Cooking the old fashioned way at Boncuklu’s visitor centre

September 4, 2015 7:04 am 0 comments

More experiments have been undertaken over the last week in and around our replica houses, including a lot of experimental fuel burning and cooking.

The action started with the construction of some outdoor shelters and hearths by Gökhan Mustafaoğlu, helped by Fe and Ed. The shelter gives shade in the morning and is a simple affair with posts and a sloping reed roof. As on site the outdoor hearths had stones added to their bases to retain heat, and a mix of reed, wood and reed roots are now being burnt to test how well they burn and their efficiency for heating and cooking. Here you see an early meat roast, simply threading a rack of ribs onto a stick which was cooked over hot coals. Simple and delicious, and followed by some roast marrow bones, which only tool 10 minutes to be done.

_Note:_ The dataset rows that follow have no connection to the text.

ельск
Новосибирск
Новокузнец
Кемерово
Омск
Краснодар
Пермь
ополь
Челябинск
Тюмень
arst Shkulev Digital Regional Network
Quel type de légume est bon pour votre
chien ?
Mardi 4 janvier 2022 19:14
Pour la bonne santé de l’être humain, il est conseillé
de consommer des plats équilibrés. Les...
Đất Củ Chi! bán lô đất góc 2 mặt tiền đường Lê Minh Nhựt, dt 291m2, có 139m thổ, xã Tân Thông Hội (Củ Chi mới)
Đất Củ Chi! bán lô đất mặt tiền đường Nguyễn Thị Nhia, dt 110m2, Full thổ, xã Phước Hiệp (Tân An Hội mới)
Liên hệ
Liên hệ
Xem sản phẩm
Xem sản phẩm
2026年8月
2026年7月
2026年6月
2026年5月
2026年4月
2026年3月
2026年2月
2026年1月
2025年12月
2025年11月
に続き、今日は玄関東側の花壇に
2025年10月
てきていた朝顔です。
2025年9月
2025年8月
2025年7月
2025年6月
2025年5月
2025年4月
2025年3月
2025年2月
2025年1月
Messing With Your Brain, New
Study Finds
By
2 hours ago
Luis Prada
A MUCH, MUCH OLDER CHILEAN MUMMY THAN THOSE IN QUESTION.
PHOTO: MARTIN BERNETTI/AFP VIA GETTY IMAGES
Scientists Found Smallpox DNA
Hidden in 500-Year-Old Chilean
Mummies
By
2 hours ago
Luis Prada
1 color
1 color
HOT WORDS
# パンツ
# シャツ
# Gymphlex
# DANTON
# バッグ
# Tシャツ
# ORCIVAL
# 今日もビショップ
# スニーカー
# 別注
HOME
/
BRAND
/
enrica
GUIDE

Inside the houses a naturally deceased lamb (donated by a local farmer) was interred in each of the graves. The smell of the body did come through into the houses, but was reduced by application of a plaster capping. Also some internal features have been added, such as a wicker and daub screen which may have served to usher smoke into the roof hole. Fires in the houses are very smoky and it is still unclear how the buildings were heated without suffocating the residents. The most recent addition to the houses was a cow skull – a probable symbolic installation known as a bucranium – which will be plastered when the mud around it dries. We are planning some internal ochre painting on the floors and walls and re-plastering of the houses as the season draws to a close.